**Problem set**
(A) From the comments on carrier loyalty programs, write out the passage that begins at the words "The issue is" and stops after the words "a loyalty program.".
(B) In the comments on carrier loyalty programs, what does redeeming Verizon points typically get the commenter?

**Exercise text**

○ ○ ○ ○ ○ ○ ○

I hate to be a cynic, but you are right. When companies build in penalties for loyal disloyal customers in the forms of overage and early termination fees, this shows a culture of “blame the customer first”. Why incentivize when it is easier to penalize? Carriers have never been known for customer service. So a true loyalty program would be against their nature.
The issue is that on the contrary it’s easier inflate prices for your existing customers, especially because so many don’t compare prices.
In France, we’re seeing “first year at half price” promos left and right, even though contracts have no minimum duration when you bring your own phone and you keep your phone number when you switch providers. The carriers’ hope is that you sign in and stay with them once the discounted year is over; the game for the highly cost-conscious is to switch again before the discounted year is over.
No action whatsoever on the “fidelity plan” side.
Everytime I look at what I can buy with my Verizon points, it’s typically a small discount on inflated prices of merchandise, making the points worthless. It’s more of an insult to our intelligence than a loyalty program.

○ ○ ○ ○ ○ ○ ○

**Dataset extract**
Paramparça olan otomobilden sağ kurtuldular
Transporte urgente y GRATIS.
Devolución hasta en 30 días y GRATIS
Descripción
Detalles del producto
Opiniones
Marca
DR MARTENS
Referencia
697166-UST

○ ○ ○ ○ ○ ○ ○

**Task solutions**
(A)
The issue is that on the contrary it’s easier inflate prices for your existing customers, especially because so many don’t compare prices.
In France, we’re seeing “first year at half price” promos left and right, even though contracts have no minimum duration when you bring your own phone and you keep your phone number when you switch providers. The carriers’ hope is that you sign in and stay with them once the discounted year is over; the game for the highly cost-conscious is to switch again before the discounted year is over.
No action whatsoever on the “fidelity plan” side.
Everytime I look at what I can buy with my Verizon points, it’s typically a small discount on inflated prices of merchandise, making the points worthless. It’s more of an insult to our intelligence than a loyalty program.

(B) Typically a small discount on inflated prices of merchandise.